WPP chairman, Philip Lader, said today that the US advertising market continues to show growth but that conditions in Western Europe remain relatively tough, particularly in France, Germany and the United Kingdom.
Commenting on operating for the first five months of this year, Lader (pictured) said: “2004 is certainly proving to be a better year than 2003, with the so-called quadrennial factors improving growth prospects.
He added: “The European Football Championships, the Athens Olympics, American political advertising and the US presidential elections all add up to a better climate for advertising and marketing services expenditure.”
As well as the US, Asia Pacific remains strong across the board, with recovery in Japan and China, despite previous fears of over-heating. Latin America, driven by Argentina, is also showing signs of significant recovery said the statement.
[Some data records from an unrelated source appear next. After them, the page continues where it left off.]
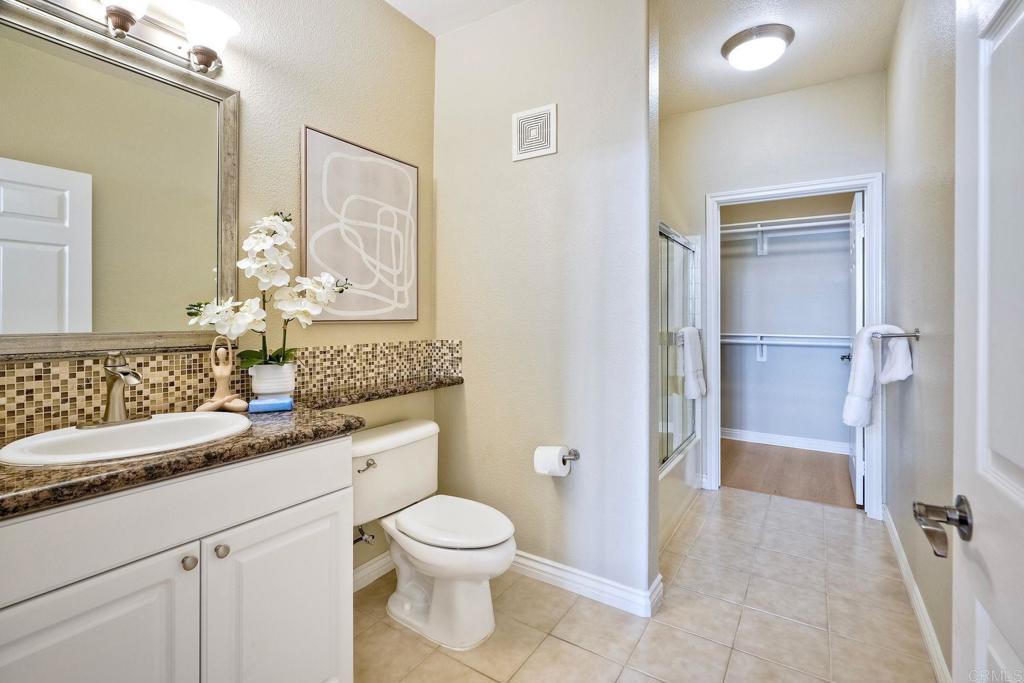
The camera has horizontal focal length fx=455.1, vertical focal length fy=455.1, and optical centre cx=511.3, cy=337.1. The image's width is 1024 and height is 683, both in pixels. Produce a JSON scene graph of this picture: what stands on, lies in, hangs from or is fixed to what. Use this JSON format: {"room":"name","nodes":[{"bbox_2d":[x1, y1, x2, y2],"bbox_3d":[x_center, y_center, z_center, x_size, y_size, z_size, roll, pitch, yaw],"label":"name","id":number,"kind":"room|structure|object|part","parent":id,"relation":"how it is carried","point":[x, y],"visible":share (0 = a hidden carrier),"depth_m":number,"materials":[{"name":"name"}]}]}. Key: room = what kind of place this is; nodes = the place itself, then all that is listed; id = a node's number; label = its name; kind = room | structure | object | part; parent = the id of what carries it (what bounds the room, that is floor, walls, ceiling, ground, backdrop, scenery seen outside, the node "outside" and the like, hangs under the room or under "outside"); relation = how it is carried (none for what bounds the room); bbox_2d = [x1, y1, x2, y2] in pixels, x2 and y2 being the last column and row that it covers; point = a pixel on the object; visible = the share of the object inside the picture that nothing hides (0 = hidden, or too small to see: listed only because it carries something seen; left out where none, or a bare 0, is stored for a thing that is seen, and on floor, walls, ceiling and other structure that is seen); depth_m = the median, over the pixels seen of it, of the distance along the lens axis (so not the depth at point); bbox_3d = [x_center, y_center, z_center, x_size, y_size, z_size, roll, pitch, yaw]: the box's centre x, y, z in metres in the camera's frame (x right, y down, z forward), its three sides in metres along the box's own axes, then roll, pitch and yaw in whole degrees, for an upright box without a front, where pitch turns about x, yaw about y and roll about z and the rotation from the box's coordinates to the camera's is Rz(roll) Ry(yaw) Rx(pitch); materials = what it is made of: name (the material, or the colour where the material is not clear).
{"room":"bathroom","nodes":[
{"label":"bathroom","id":0,"kind":"room"},
{"bbox_2d":[0,0,442,582],"bbox_3d":[-0.996,-0.245,1.703,0.120,2.763,2.390,0,1,33],"label":"left wall","id":1,"kind":"structure","parent":0,"point":[423,36],"depth_m":1.93,"materials":[{"name":"beige paint"}]},
{"bbox_2d":[1,0,242,358],"bbox_3d":[-1.193,-0.412,1.258,0.027,0.874,0.817,0,1,33],"label":"mirror","id":2,"kind":"object","parent":1,"relation":"attached to","point":[73,267],"visible":1,"depth_m":1.31,"materials":[{"name":"mirror"}]},
{"bbox_2d":[15,0,238,73],"bbox_3d":[-1.102,-0.937,1.250,0.202,0.198,0.669,0,1,33],"label":"vanity light","id":3,"kind":"object","parent":1,"relation":"attached to","point":[121,16],"visible":0.99,"depth_m":1.37,"materials":[{"name":"silver metal"}]},
{"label":"shade","id":4,"kind":"part","parent":3,"relation":"part of","materials":[{"name":"glass"}]},
{"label":"glass shade","id":5,"kind":"part","parent":3,"relation":"part of","materials":[{"name":"white glass"}]},
{"bbox_2d":[0,339,463,441],"bbox_3d":[-0.885,0.148,1.642,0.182,0.203,1.800,0,1,33],"label":"tile backsplash","id":6,"kind":"structure","parent":1,"relation":"attached to","point":[3,393],"depth_m":1.47,"materials":[{"name":"tile"}]},
{"bbox_2d":[300,126,417,322],"bbox_3d":[-0.662,-0.460,2.086,0.029,0.791,0.610,0,1,33],"label":"framed picture","id":7,"kind":"object","parent":1,"relation":"attached to","point":[403,299],"visible":0.99,"depth_m":2.03},
{"bbox_2d":[352,525,374,544],"bbox_3d":[-0.657,0.839,1.972,0.147,0.105,0.055,0,1,33],"label":"water supply valve","id":8,"kind":"object","parent":1,"relation":"attached to","point":[359,538],"visible":0.65,"depth_m":1.96,"materials":[{"name":"silver metal"}]},
{"bbox_2d":[352,550,394,591],"bbox_3d":[-0.670,1.078,2.069,0.016,0.098,1.060,0,1,33],"label":"baseboard","id":9,"kind":"structure","parent":1,"relation":"attached to","point":[371,568],"depth_m":2.10,"materials":[{"name":"white paint"}]},
{"bbox_2d":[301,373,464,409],"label":"granite ledge","id":10,"kind":"object","parent":1,"relation":"attached to","point":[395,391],"visible":0.75,"depth_m":1.97,"materials":[{"name":"stone"}]},
{"bbox_2d":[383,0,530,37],"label":"ceiling","id":11,"kind":"structure","parent":0,"point":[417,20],"depth_m":2.25,"materials":[{"name":"white paint"}]},
{"bbox_2d":[720,23,793,70],"bbox_3d":[1.350,-1.555,2.513,0.355,0.125,0.353,0,1,33],"label":"ceiling light","id":12,"kind":"object","parent":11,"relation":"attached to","point":[738,40],"visible":0.99,"depth_m":2.43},
{"bbox_2d":[432,0,658,616],"bbox_3d":[0.095,-0.245,2.221,1.219,2.753,0.122,0,1,33],"label":"partition wall","id":13,"kind":"structure","parent":0,"point":[540,168],"depth_m":2.08,"materials":[{"name":"beige paint"}]},
{"bbox_2d":[512,103,557,161],"bbox_3d":[0.104,-0.955,2.123,0.224,0.223,0.014,0,1,33],"label":"air vent","id":14,"kind":"object","parent":13,"relation":"attached to","point":[544,150],"visible":0.99,"depth_m":2.12,"materials":[{"name":"white metal"}]},
{"bbox_2d":[561,448,579,461],"bbox_3d":[0.183,0.518,2.040,0.250,0.044,0.078,0,1,33],"label":"toilet paper holder","id":15,"kind":"object","parent":13,"relation":"attached to","point":[576,455],"visible":0.6,"depth_m":2.01,"materials":[{"name":"silver metal"}]},
{"bbox_2d":[533,445,569,476],"bbox_3d":[0.175,0.539,1.988,0.131,0.120,0.116,0,1,33],"label":"toilet paper roll","id":16,"kind":"object","parent":15,"relation":"on","point":[556,458],"visible":0.95,"depth_m":1.95,"materials":[{"name":"white paper"}]},
{"bbox_2d":[509,549,661,617],"bbox_3d":[0.103,1.079,2.178,1.189,0.101,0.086,0,1,33],"label":"baseboard","id":17,"kind":"structure","parent":13,"relation":"attached to","point":[544,566],"depth_m":1.99,"materials":[{"name":"white paint"}]},
{"bbox_2d":[355,487,942,682],"bbox_3d":[0.345,1.170,1.704,2.331,0.059,4.262,0,1,33],"label":"tile floor","id":18,"kind":"structure","parent":0,"point":[832,514],"depth_m":1.82,"materials":[{"name":"beige tile"}]},
{"bbox_2d":[0,433,351,682],"bbox_3d":[-0.931,0.727,1.115,0.570,0.873,0.930,0,1,33],"label":"vanity cabinet","id":19,"kind":"object","parent":18,"relation":"on","point":[335,484],"visible":0.85,"depth_m":1.01,"materials":[{"name":"white paint"}]},
{"bbox_3d":[-0.866,0.833,0.948,0.039,0.603,0.296,0,1,33],"label":"cabinet door","id":20,"kind":"part","parent":19,"relation":"part of","materials":[{"name":"white paint"}]},
{"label":"drawer","id":21,"kind":"part","parent":19,"relation":"part of","materials":[{"name":"white paint"}]},
{"bbox_3d":[-0.772,0.537,1.098,0.029,0.031,0.030,0,1,33],"label":"knob","id":22,"kind":"part","parent":19,"relation":"part of","materials":[{"name":"silver metal"}]},
{"bbox_3d":[-0.730,0.535,1.152,0.029,0.032,0.030,0,1,33],"label":"knob","id":23,"kind":"part","parent":19,"relation":"part of","materials":[{"name":"silver metal"}]},
{"bbox_2d":[0,382,466,518],"bbox_3d":[-0.708,0.271,1.452,0.594,0.042,1.837,0,1,33],"label":"countertop","id":24,"kind":"structure","parent":19,"relation":"on","point":[81,468],"depth_m":1.07,"materials":[{"name":"brown stone"}]},
{"bbox_2d":[0,411,250,466],"bbox_3d":[-0.953,0.319,1.169,0.409,0.157,0.509,0,1,33],"label":"sink","id":25,"kind":"object","parent":24,"relation":"in","point":[191,417],"visible":0.68,"depth_m":1.19,"materials":[{"name":"white ceramic"}]},
{"bbox_2d":[77,351,150,428],"bbox_3d":[-1.057,0.135,1.239,0.169,0.201,0.172,0,1,33],"label":"faucet","id":26,"kind":"object","parent":25,"relation":"on","point":[127,373],"visible":0.99,"depth_m":1.24,"materials":[{"name":"silver metal"}]},
{"bbox_2d":[196,334,248,411],"bbox_3d":[-0.949,0.120,1.494,0.110,0.252,0.122,0,1,33],"label":"figurine","id":27,"kind":"object","parent":24,"relation":"on","point":[217,373],"visible":0.97,"depth_m":1.49,"materials":[{"name":"wood"}]},
{"bbox_2d":[247,396,294,413],"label":"soap bar","id":28,"kind":"object","parent":24,"relation":"on","point":[271,405],"visible":0.99,"depth_m":1.49,"materials":[{"name":"blue"}]},
{"bbox_2d":[249,361,296,397],"bbox_3d":[-0.852,0.165,1.627,0.140,0.141,0.141,0,1,33],"label":"flower pot","id":29,"kind":"object","parent":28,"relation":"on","point":[273,391],"visible":0.84,"depth_m":1.58,"materials":[{"name":"white ceramic"}]},
{"bbox_2d":[182,210,352,371],"bbox_3d":[-0.812,-0.142,1.584,0.511,0.568,0.266,0,1,-32],"label":"orchid","id":30,"kind":"object","parent":29,"relation":"in","point":[315,311],"visible":0.86,"depth_m":1.56,"materials":[{"name":"white plant"}]},
{"bbox_3d":[-0.618,0.845,1.289,0.034,0.629,0.354,0,1,33],"label":"cabinet door","id":31,"kind":"part","parent":19,"relation":"part of","materials":[{"name":"white paint"}]},
{"bbox_2d":[351,420,516,651],"bbox_3d":[-0.316,0.781,1.865,0.776,0.713,0.517,0,1,33],"label":"toilet","id":32,"kind":"object","parent":18,"relation":"on","point":[479,610],"visible":0.97,"depth_m":1.79,"materials":[{"name":"white ceramic"}]},
{"bbox_3d":[-0.573,0.500,1.793,0.057,0.035,0.060,0,1,33],"label":"flush lever","id":33,"kind":"part","parent":32,"relation":"part of","materials":[{"name":"silver metal"}]},
{"bbox_3d":[-0.249,0.735,1.873,0.515,0.046,0.392,0,1,33],"label":"toilet lid","id":34,"kind":"part","parent":32,"relation":"part of","materials":[{"name":"white plastic"}]},
{"bbox_2d":[659,439,702,547],"bbox_3d":[0.637,0.922,2.964,0.821,0.381,1.511,0,1,33],"label":"bathtub","id":35,"kind":"object","parent":18,"relation":"on","point":[670,494],"visible":0.17,"depth_m":2.78,"materials":[{"name":"white plastic"}]},
{"bbox_2d":[658,222,698,473],"bbox_3d":[0.971,0.057,2.758,0.085,1.375,1.469,0,1,33],"label":"shower door","id":36,"kind":"structure","parent":35,"relation":"on","point":[676,247],"depth_m":2.84,"materials":[{"name":"glass"}]},
{"bbox_2d":[676,326,706,399],"bbox_3d":[1.201,0.167,3.017,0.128,0.481,0.294,0,1,33],"label":"towel","id":37,"kind":"object","parent":36,"relation":"hanging from","point":[690,335],"visible":0.92,"depth_m":2.94,"materials":[{"name":"white fabric"}]},
{"bbox_2d":[659,71,884,510],"bbox_3d":[1.653,-0.271,3.222,1.585,2.768,0.120,0,1,33],"label":"bathroom end wall","id":38,"kind":"structure","parent":0,"point":[748,182],"depth_m":3.10,"materials":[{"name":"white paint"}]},
{"bbox_2d":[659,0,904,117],"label":"hallway ceiling","id":39,"kind":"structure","parent":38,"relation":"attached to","point":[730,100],"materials":[{"name":"beige paint"}]},
{"bbox_2d":[704,174,883,519],"bbox_3d":[1.879,0.057,3.083,0.998,2.121,0.158,0,1,33],"label":"door frame","id":40,"kind":"structure","parent":38,"relation":"attached to","point":[712,373],"depth_m":2.95,"materials":[{"name":"white paint"}]},
{"bbox_2d":[844,193,865,505],"bbox_3d":[2.448,0.076,3.261,0.175,2.037,0.756,0,1,33],"label":"closet door","id":41,"kind":"structure","parent":40,"relation":"attached to","point":[860,273],"depth_m":2.98,"materials":[{"name":"white paint"}]},
{"bbox_2d":[719,191,855,447],"bbox_3d":[2.690,-0.295,4.589,2.289,2.751,0.121,0,1,33],"label":"closet wall","id":42,"kind":"structure","parent":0,"point":[770,261],"depth_m":4.52,"materials":[{"name":"grey paint"}]},
{"bbox_2d":[720,426,848,455],"bbox_3d":[2.679,1.015,4.470,2.186,0.109,0.018,0,1,33],"label":"closet baseboard","id":43,"kind":"structure","parent":42,"relation":"attached to","point":[772,441],"depth_m":4.46,"materials":[{"name":"white paint"}]},
{"bbox_2d":[719,213,851,255],"bbox_3d":[2.557,-0.949,4.364,1.983,0.296,0.322,0,1,33],"label":"upper closet shelf","id":44,"kind":"object","parent":42,"relation":"attached to","point":[788,226],"visible":0.63,"depth_m":4.33,"materials":[{"name":"white"}]},
{"bbox_2d":[717,332,853,362],"bbox_3d":[2.572,0.106,4.385,2.061,0.284,0.308,0,1,33],"label":"closet shelf","id":45,"kind":"object","parent":42,"relation":"attached to","point":[758,341],"visible":0.54,"depth_m":4.35,"materials":[{"name":"white"}]},
{"bbox_2d":[719,438,857,507],"bbox_3d":[2.190,1.132,3.961,2.280,0.074,1.700,0,1,33],"label":"closet floor","id":46,"kind":"structure","parent":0,"point":[814,464],"depth_m":3.70,"materials":[{"name":"brown wood"}]},
{"bbox_2d":[883,0,957,682],"bbox_3d":[1.486,-0.230,1.474,0.120,2.756,3.627,0,1,33],"label":"right wall","id":47,"kind":"structure","parent":0,"point":[918,317],"depth_m":1.79,"materials":[{"name":"paint"}]},
{"bbox_2d":[875,328,918,340],"bbox_3d":[1.777,-0.015,2.141,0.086,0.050,0.675,0,1,33],"label":"towel bar","id":48,"kind":"object","parent":47,"relation":"attached to","point":[914,335],"visible":0.74,"depth_m":1.92,"materials":[{"name":"silver metal"}]},
{"bbox_2d":[842,323,912,425],"bbox_3d":[1.679,0.171,2.100,0.237,0.463,0.248,0,1,33],"label":"white towel","id":49,"kind":"object","parent":48,"relation":"hanging from","point":[868,333],"visible":0.95,"depth_m":2.06,"materials":[{"name":"white fabric"}]},
{"bbox_2d":[885,506,951,682],"bbox_3d":[1.518,1.087,1.654,0.016,0.099,2.799,0,1,33],"label":"baseboard","id":50,"kind":"structure","parent":47,"relation":"attached to","point":[926,620],"depth_m":1.79,"materials":[{"name":"white paint"}]},
{"bbox_2d":[915,0,1023,682],"bbox_3d":[0.585,0.091,0.444,0.164,2.074,0.886,0,1,33],"label":"door","id":51,"kind":"structure","parent":47,"relation":"attached to","point":[1022,474],"depth_m":0.70,"materials":[{"name":"white paint"}]},
{"bbox_2d":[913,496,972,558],"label":"door handle","id":52,"kind":"object","parent":51,"relation":"attached to","point":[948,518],"visible":0.94,"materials":[{"name":"metal"}]}
]}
In contrast however, conditions in Western Europe remain difficult for France, Germany, the UK, Scandinavia, Benelux, Portugal, Greece and Turkey. While things looked more promising for Eastern European countries, including Russia and the CIS, who are performing better than expected.
Worldwide revenues were up nearly 6% for the period January to May 2004, with the UK growing by over 12%, North America up 10%, while Continental Europe grew by 8%. The largest growth over the five month period came from Asia Pacific, Latin America, Africa and the Middle East, who were up over 30%.
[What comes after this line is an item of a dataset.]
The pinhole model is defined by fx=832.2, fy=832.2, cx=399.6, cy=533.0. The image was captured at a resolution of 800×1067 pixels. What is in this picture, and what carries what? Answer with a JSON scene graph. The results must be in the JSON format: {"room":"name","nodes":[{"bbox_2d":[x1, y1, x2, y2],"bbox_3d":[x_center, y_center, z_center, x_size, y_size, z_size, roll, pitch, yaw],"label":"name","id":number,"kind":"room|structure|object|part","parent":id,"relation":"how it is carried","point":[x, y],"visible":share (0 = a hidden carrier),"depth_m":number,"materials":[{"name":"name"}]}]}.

Health care and specialists communications experienced the largest growth over the period, up by nearly 19%, followed by advertising and media investment management which was up over 14%. The sector most affected by the recession, public relations and public affairs, finally started to pick up and grew by 7%.
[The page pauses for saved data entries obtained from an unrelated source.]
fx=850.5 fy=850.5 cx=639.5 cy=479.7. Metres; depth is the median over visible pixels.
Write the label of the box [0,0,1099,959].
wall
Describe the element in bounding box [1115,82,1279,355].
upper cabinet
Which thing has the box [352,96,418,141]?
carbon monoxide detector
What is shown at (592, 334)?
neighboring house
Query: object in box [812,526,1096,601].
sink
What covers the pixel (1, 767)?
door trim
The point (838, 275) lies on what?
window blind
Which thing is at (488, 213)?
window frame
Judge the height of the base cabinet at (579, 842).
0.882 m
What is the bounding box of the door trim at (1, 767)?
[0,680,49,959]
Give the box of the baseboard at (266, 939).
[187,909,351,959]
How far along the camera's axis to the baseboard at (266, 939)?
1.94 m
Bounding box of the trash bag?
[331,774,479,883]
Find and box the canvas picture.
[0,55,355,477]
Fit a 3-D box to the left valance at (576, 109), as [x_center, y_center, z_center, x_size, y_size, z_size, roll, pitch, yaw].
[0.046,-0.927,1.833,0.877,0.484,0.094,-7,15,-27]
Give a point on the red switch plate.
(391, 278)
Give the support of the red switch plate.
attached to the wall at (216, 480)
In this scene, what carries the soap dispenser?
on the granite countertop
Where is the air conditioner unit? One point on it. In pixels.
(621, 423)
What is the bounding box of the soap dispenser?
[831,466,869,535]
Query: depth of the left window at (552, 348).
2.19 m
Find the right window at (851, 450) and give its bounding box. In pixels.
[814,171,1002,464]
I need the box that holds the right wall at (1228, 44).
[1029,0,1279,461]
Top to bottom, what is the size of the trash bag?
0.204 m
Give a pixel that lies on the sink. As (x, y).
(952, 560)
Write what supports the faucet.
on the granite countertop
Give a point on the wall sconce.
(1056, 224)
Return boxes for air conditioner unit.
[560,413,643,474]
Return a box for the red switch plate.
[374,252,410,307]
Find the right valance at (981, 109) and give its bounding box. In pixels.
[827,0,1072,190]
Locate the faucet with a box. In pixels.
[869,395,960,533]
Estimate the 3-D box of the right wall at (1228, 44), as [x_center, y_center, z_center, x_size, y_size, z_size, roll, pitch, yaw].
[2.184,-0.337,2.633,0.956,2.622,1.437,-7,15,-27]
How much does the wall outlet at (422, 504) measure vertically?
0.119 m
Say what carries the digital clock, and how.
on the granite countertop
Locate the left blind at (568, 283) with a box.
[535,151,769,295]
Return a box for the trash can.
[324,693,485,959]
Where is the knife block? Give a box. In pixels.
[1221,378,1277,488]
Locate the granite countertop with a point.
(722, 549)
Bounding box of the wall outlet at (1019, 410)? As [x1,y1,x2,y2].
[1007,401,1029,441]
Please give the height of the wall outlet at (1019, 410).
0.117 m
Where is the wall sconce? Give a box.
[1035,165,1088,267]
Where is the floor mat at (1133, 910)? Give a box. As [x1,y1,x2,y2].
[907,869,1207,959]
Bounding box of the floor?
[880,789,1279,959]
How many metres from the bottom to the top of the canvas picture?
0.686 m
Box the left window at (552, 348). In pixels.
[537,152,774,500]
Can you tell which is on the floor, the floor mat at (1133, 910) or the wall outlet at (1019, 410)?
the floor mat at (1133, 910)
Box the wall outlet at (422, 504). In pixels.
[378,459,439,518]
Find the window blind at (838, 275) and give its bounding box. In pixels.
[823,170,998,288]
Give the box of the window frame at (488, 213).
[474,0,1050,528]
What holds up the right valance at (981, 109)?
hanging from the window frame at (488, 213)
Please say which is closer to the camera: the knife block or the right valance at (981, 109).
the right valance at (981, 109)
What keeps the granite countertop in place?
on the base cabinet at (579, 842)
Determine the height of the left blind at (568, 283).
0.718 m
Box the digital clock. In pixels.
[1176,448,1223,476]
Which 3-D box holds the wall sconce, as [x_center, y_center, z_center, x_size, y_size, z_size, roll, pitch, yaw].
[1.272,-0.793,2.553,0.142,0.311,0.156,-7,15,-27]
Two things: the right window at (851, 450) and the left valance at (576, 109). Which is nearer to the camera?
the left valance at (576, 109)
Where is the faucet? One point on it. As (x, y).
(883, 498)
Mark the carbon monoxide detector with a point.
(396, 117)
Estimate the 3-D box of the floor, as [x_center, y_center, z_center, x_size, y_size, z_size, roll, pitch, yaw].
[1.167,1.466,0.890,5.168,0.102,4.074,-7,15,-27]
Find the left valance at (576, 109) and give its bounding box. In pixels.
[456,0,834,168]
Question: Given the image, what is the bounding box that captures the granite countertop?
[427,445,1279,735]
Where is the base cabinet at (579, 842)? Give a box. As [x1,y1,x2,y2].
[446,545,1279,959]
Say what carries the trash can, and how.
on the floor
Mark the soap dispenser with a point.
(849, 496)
Lader said: “Media investment management continues to be the most buoyant part of the business, along with direct interactive, internet and healthcare activities. While brand advertising continues to grow, along with information, insight & consultancy and branding & identity.”
The Group’s operating companies improved productivity during the first five months of 2004, average headcount was down over 2% while revenue per head was up over 4%. Operating margins were ahead of budget, which targeted a full year improvement of 0.8 of a margin point, in line with the Group’s target of 13.8.
The financial strategy of the Group continues to be a focus, with three main objectives in mind; increasing operating profit by 10%-15% per annum, increasing operating margins by up to 1.0 margin points or more per annum and reducing staff cost to revenue ratios by up to 0.6 margin points per annum.